Exercise requirements -
From the records below, copy each line that has the word "marble" in it.

Records for the task -
Segment Open

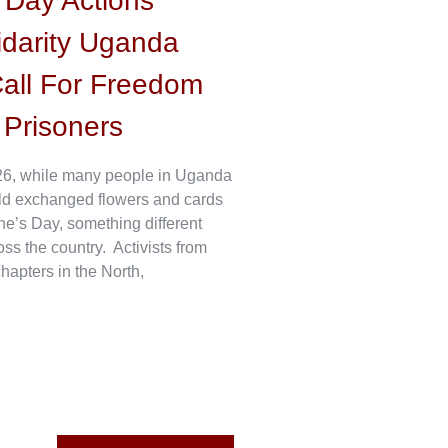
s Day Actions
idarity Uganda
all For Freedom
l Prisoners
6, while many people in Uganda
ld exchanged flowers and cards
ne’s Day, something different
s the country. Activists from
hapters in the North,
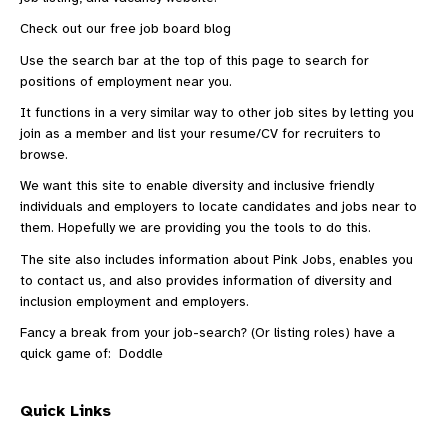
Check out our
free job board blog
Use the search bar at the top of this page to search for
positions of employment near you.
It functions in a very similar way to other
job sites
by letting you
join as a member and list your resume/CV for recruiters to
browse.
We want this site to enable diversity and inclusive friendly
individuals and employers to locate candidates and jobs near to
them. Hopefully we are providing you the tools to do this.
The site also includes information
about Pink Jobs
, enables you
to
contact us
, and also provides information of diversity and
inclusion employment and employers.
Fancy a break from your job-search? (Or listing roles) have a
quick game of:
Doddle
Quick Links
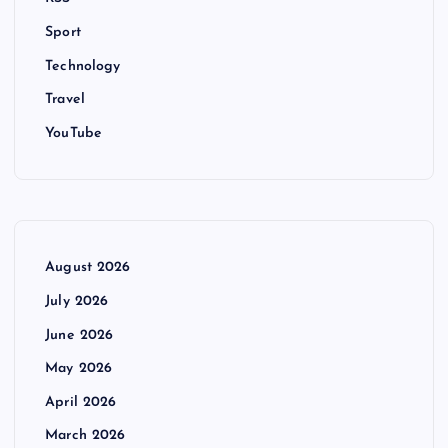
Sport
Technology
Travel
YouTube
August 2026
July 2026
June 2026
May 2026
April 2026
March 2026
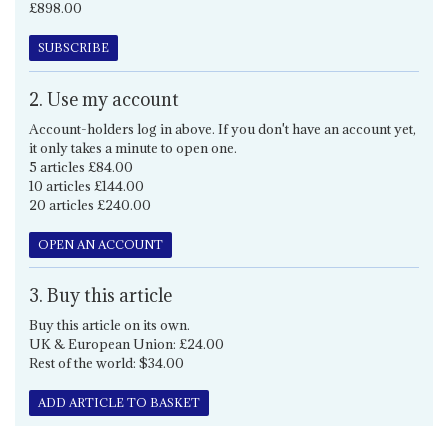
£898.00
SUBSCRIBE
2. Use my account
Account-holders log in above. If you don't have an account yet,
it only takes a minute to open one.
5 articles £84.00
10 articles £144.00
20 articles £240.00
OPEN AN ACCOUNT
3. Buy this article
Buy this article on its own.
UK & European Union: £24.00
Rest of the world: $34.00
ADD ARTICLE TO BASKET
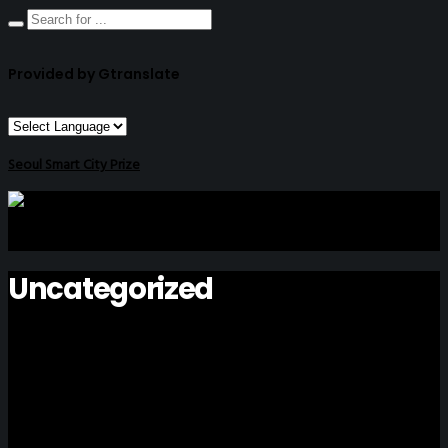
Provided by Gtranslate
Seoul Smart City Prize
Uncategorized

Segment Closed
Segment Open

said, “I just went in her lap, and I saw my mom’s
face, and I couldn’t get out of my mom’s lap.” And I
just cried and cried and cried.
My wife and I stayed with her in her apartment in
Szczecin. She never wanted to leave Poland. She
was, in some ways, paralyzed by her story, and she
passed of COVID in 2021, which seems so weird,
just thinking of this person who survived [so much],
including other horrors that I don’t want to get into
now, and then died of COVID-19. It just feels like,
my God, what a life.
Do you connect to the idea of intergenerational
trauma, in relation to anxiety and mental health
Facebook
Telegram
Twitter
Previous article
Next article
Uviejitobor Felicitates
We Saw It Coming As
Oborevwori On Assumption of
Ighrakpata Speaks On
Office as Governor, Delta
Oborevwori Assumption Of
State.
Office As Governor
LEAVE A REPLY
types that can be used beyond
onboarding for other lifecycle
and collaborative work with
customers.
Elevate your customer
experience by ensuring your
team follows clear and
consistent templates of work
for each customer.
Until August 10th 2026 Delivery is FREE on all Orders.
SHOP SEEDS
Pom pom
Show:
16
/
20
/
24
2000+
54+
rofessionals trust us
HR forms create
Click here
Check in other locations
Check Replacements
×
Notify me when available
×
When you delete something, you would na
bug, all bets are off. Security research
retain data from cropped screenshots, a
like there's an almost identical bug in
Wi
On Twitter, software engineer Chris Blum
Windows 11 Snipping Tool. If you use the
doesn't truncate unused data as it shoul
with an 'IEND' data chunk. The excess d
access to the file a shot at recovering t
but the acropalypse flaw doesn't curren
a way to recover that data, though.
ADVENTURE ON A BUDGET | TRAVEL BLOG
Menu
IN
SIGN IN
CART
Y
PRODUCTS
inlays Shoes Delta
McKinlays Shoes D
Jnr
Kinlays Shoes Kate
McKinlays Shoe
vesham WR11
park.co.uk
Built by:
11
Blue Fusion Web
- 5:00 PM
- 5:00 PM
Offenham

Segment Closed
Segment Open

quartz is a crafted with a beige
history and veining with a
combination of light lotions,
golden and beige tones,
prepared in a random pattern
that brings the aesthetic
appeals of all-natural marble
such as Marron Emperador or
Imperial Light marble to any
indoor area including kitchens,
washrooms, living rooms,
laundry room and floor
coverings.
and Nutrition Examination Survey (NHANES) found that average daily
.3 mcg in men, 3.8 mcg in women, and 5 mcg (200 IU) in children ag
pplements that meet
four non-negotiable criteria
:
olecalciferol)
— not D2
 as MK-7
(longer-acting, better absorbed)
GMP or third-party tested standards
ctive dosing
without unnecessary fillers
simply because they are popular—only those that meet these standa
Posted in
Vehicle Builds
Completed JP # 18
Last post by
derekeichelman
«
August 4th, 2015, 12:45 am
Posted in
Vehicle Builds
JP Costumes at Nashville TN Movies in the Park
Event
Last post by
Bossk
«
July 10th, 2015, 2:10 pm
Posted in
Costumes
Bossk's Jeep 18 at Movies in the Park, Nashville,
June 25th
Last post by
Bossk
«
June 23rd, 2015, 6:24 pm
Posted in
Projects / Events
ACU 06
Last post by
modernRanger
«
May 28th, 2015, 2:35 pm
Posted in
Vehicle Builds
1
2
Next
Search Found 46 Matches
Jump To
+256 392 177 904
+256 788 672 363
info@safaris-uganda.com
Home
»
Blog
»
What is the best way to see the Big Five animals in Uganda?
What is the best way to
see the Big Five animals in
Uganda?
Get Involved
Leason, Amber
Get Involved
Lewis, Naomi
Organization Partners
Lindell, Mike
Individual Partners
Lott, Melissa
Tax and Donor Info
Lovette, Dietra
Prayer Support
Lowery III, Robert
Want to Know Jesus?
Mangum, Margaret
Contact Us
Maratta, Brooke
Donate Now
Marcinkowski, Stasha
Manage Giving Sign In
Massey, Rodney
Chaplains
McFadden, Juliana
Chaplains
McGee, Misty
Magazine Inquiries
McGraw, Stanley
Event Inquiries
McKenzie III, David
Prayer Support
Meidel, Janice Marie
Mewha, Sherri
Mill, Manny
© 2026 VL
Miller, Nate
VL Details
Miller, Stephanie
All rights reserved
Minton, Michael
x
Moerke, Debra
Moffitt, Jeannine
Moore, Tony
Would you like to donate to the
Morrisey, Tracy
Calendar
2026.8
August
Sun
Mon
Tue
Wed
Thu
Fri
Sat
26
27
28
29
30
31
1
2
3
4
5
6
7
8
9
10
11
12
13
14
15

Segment Closed

Problem solution -
appeals of all-natural marble
Imperial Light marble to any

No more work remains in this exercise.